What works for Pier 1, apparently, is selling more stuff at full price. “When we price our product, we price it to sell at the original ticket price,” Smith said. Pier 1 will still offer some markdowns and promotions on specific products, but not ubiquitous Bed Bath & Beyond-type coupons that it experimented with over the past year. “We would just offer a blanket 20% off across the entire store for a limited period,” Smith said. “It’s that type of activity that we’re going to be scaling back as we move through the back half of this year.”

So if you have any of those coupons, better use them soon – before you don’t see the likes of them again.

Unlike JCPenney, though, Pier 1 doesn’t plan to pull the rug out from under its customers right away. When it comes to offering coupons, “we can’t stop doing it overnight, unfortunately,” Smith said. “You can start doing these things very quickly and it takes longer to stop doing them.” For now, at least, shoppers who sign up for Pier 1 emails still get a 10% off coupon within a few days of signing up. How much longer that continues, though, is unclear.

“I think the industry generally is somewhat a victim of its own activity, in that we have trained the customer to expect a degree of off-pricing,” Smith told investors earlier this year. “And because everybody does it, then (the customer) expects it and it just becomes a habit.”

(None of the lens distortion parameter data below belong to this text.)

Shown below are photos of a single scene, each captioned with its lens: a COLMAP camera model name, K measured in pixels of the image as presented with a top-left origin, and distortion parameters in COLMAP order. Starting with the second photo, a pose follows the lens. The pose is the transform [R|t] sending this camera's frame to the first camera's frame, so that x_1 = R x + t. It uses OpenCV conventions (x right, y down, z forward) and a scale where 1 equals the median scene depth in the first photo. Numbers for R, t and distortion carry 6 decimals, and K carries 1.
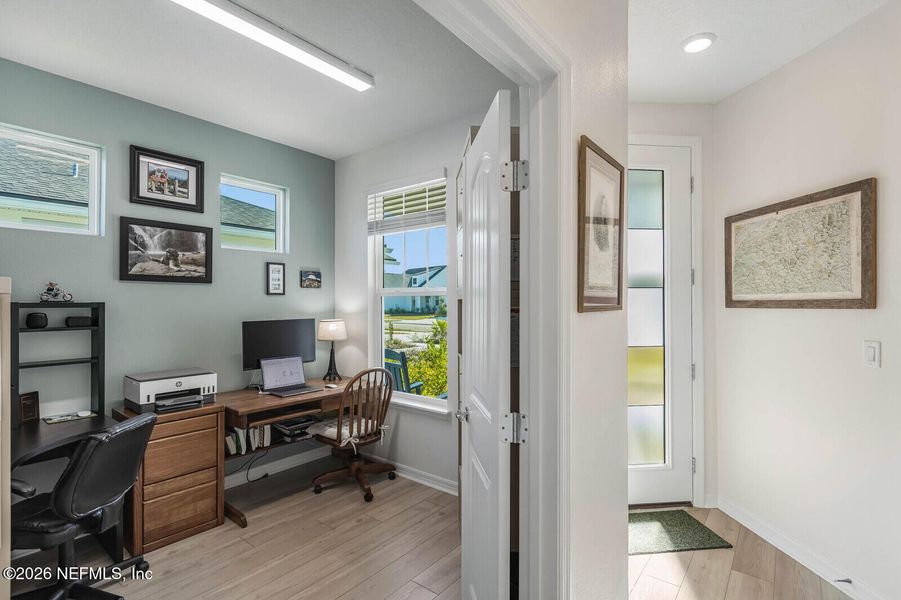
lens RADIAL K [[429.5, 0, 449.5], [0, 429.5, 301.1], [0, 0, 1]] dist [-0.003378, -0.000292]
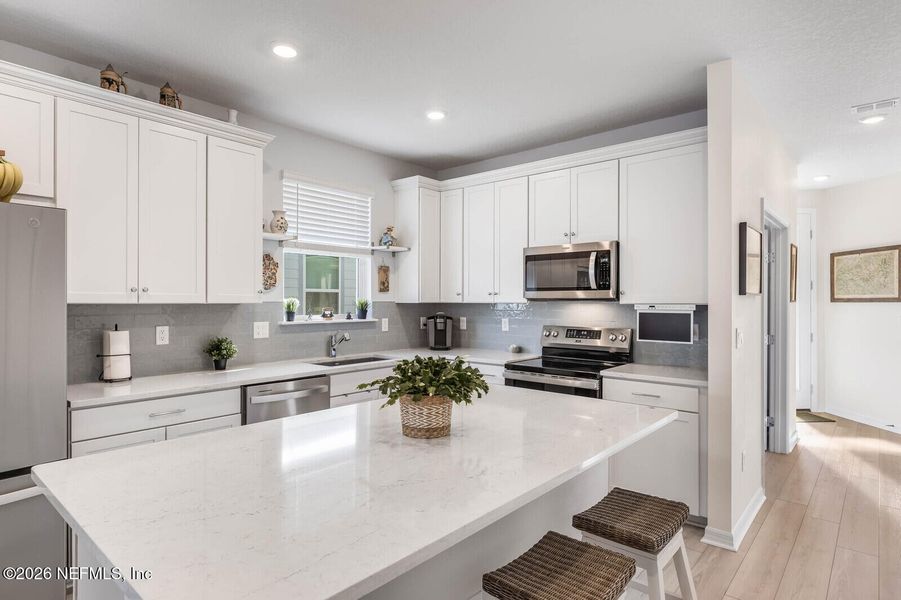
lens RADIAL K [[492.6, 0, 451.3], [0, 492.6, 301.3], [0, 0, 1]] dist [0.000917, 0.000121]
pose [[0.998963, 0.001928, -0.045495, -1.017006], [-0.001756, 0.999991, 0.003815, 0.005989], [0.045502, -0.003731, 0.998957, -1.363672]]
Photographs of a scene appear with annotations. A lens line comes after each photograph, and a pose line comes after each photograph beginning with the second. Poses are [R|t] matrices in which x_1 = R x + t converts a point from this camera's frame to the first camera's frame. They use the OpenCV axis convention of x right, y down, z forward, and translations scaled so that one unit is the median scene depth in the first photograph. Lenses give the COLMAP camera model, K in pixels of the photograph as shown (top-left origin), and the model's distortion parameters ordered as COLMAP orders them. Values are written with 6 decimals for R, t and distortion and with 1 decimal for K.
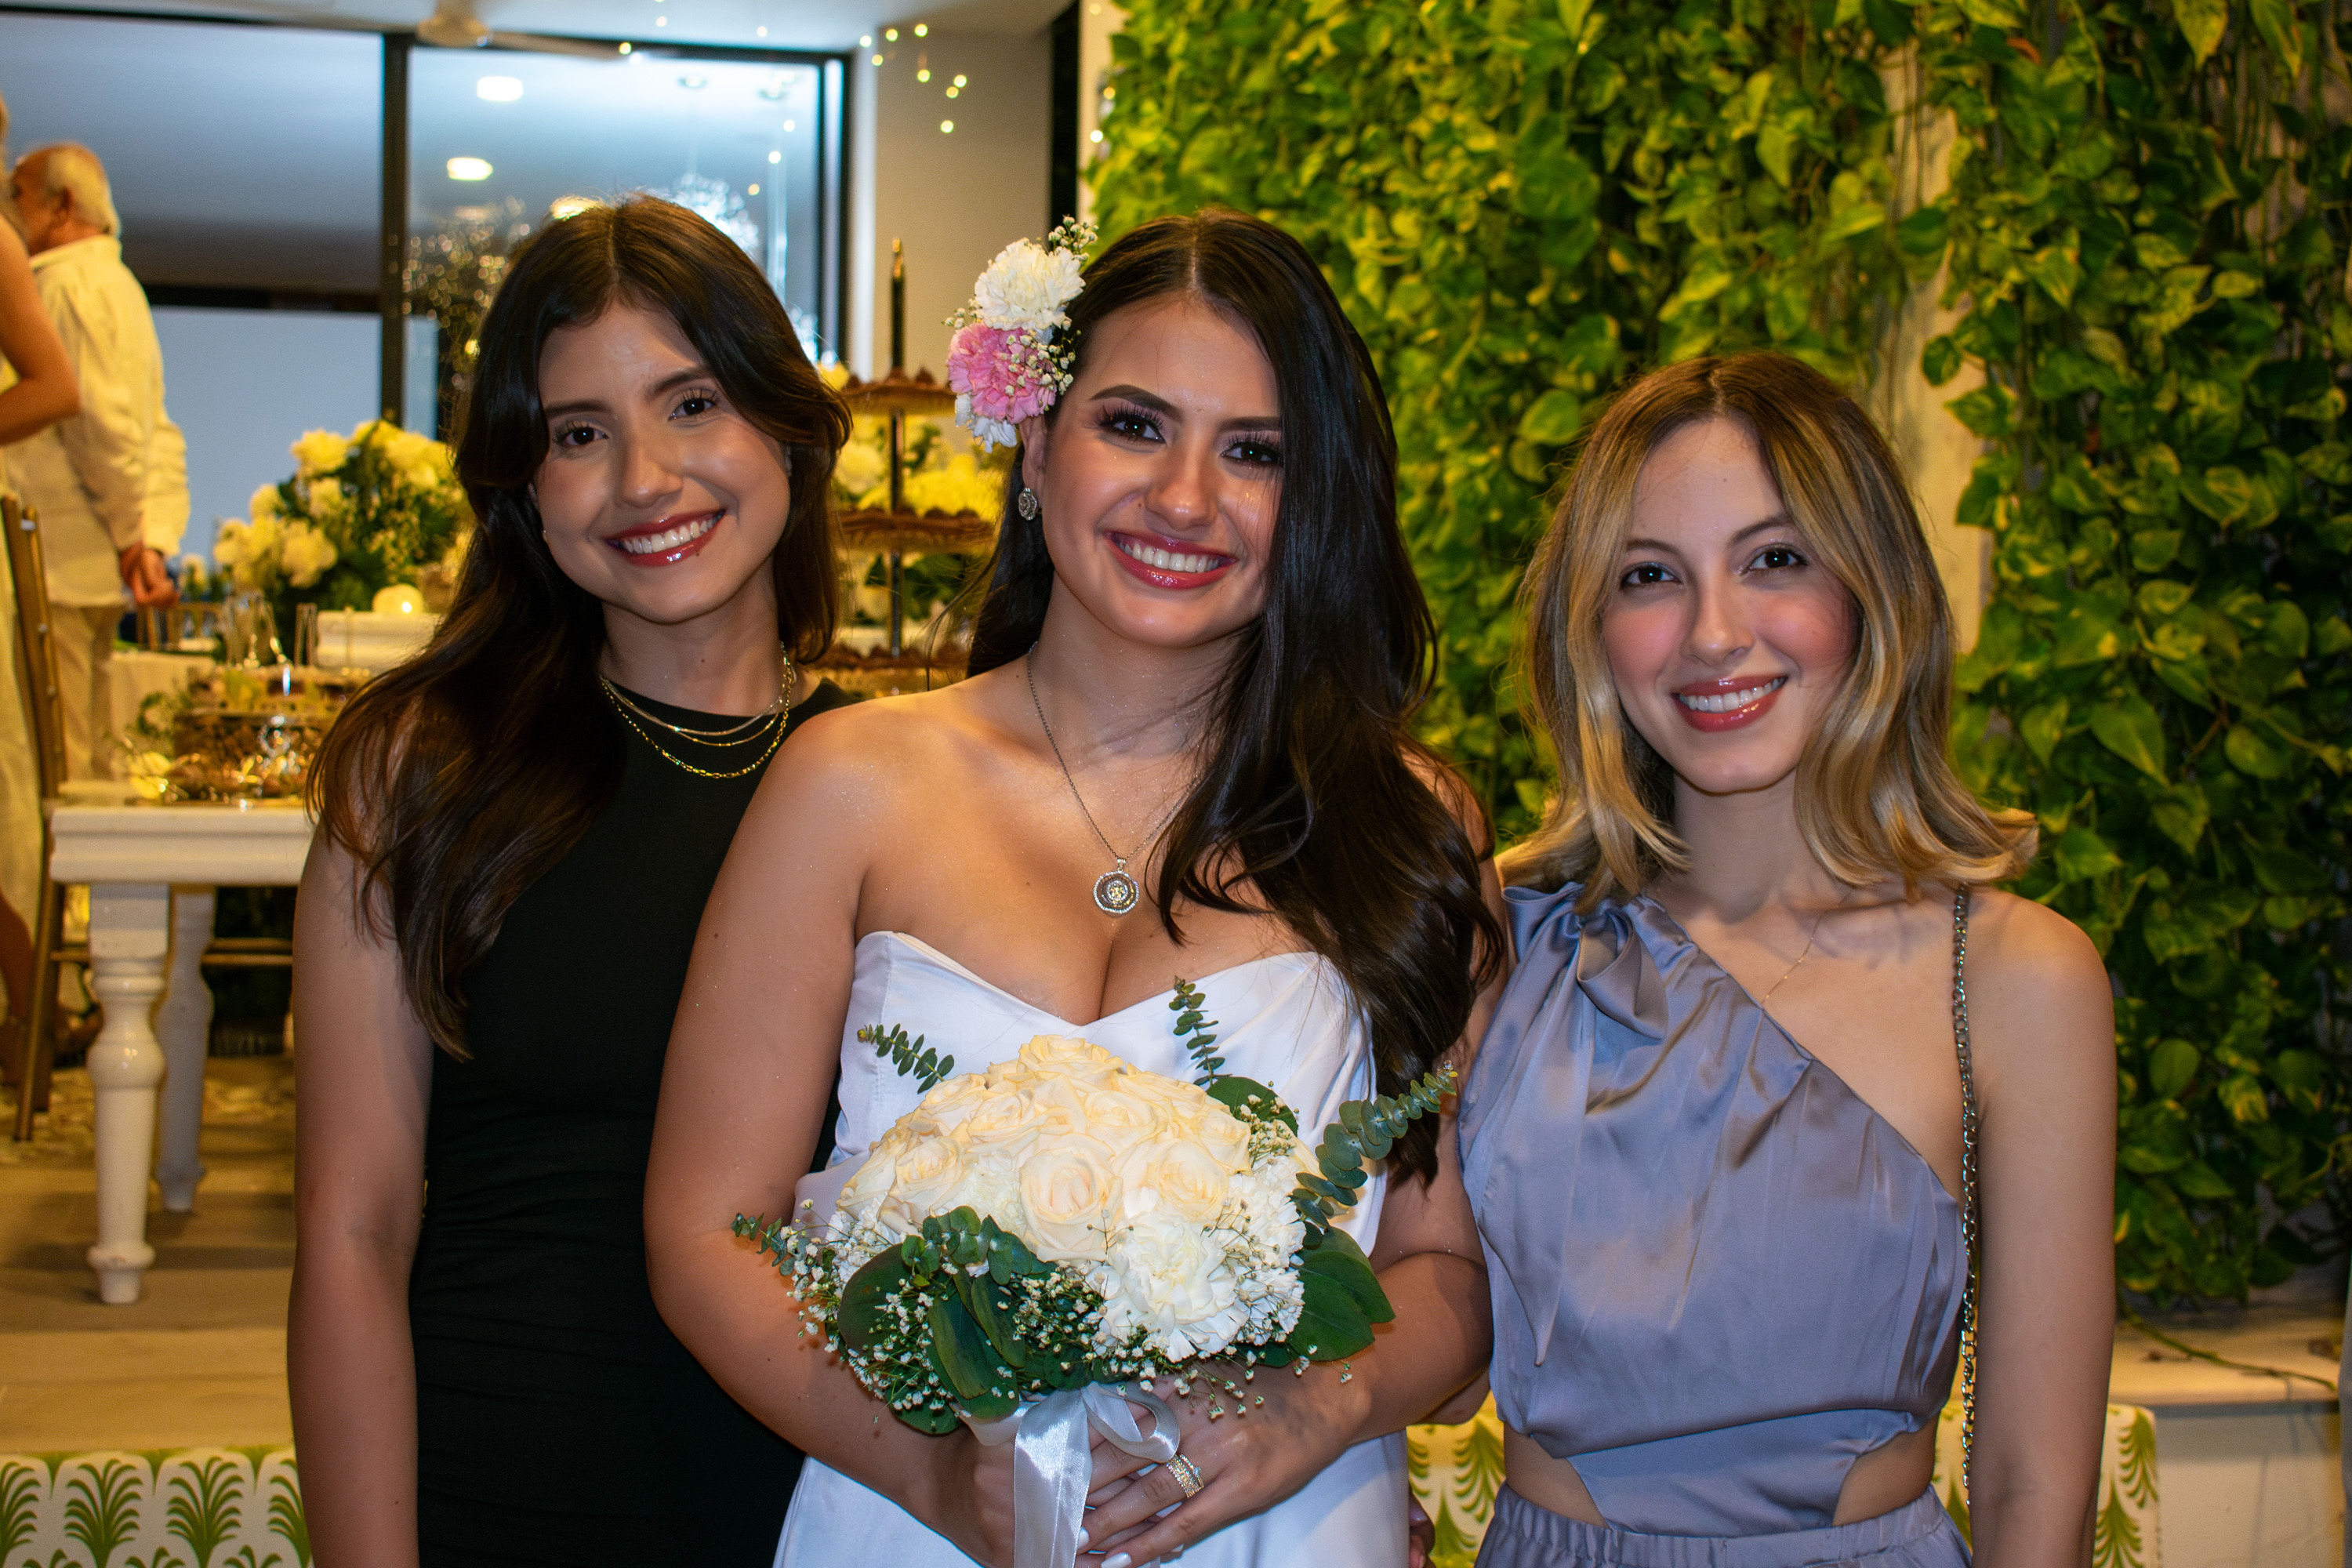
lens RADIAL K [[3253.0, 0, 1184.1], [0, 3253.0, 710.0], [0, 0, 1]] dist [0.007533, -0.104177]
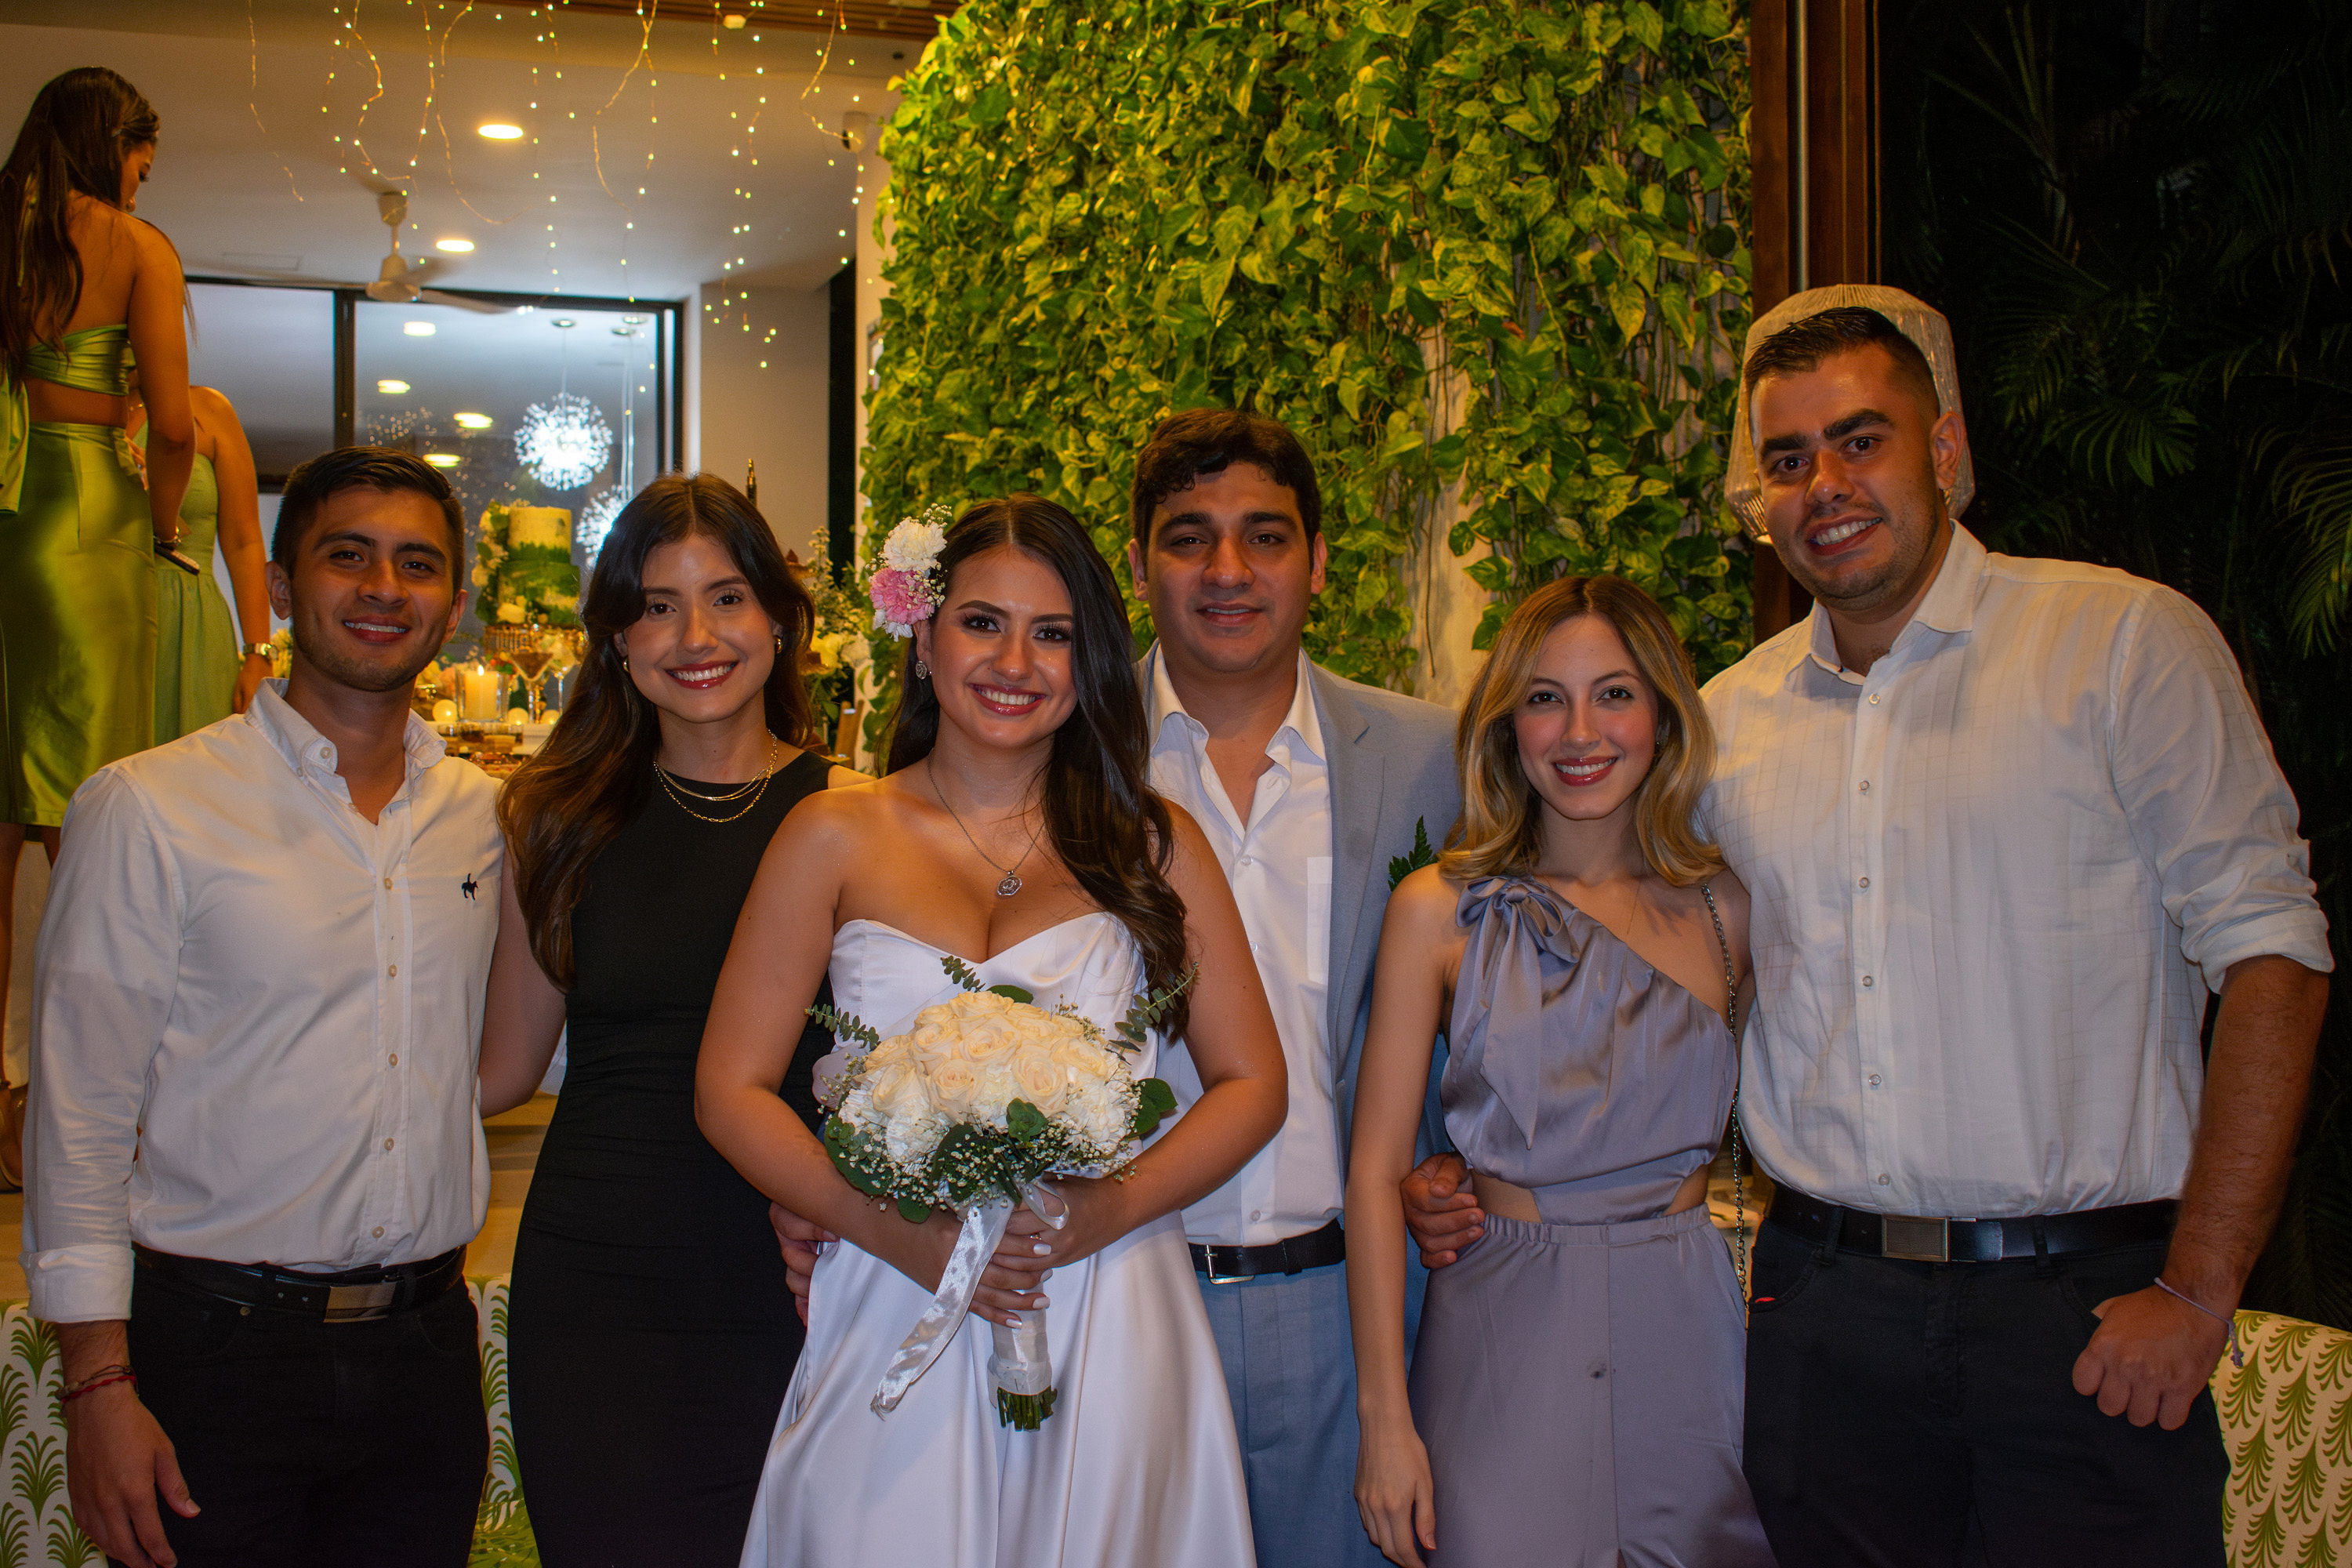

And after only a year of this level of couponing, some Pier 1 shoppers have indeed come to expect discounts on demand, as evidenced by a selection of recent posts on the company’s Facebook page. “I would like to do some shopping at Pier 1. Any way I can get a 10% off coupon?” one commenter asked. “I am on the hunt for a Pier 1 Imports coupon… I have fallen in love with something that is out of the budget,” wrote another. “I’m looking for a coupon for 25% off just so I can buy more stuff!” said a third.

At the risk of disappointing these deal seekers, Pier 1 plans to stand firm with its new strategy. “We’re still going to be emphasizing value to our customers,” Smith said. “We’re just going to be frankly smarter about it. We have been sort in the dumb camp for the last little while.”

Coupon fans may think it’s precisely the other way around. Once those Pier 1 coupons start disappearing, only time – and the next quarterly earnings report – will tell whether the couponers, or Pier 1 itself, is right.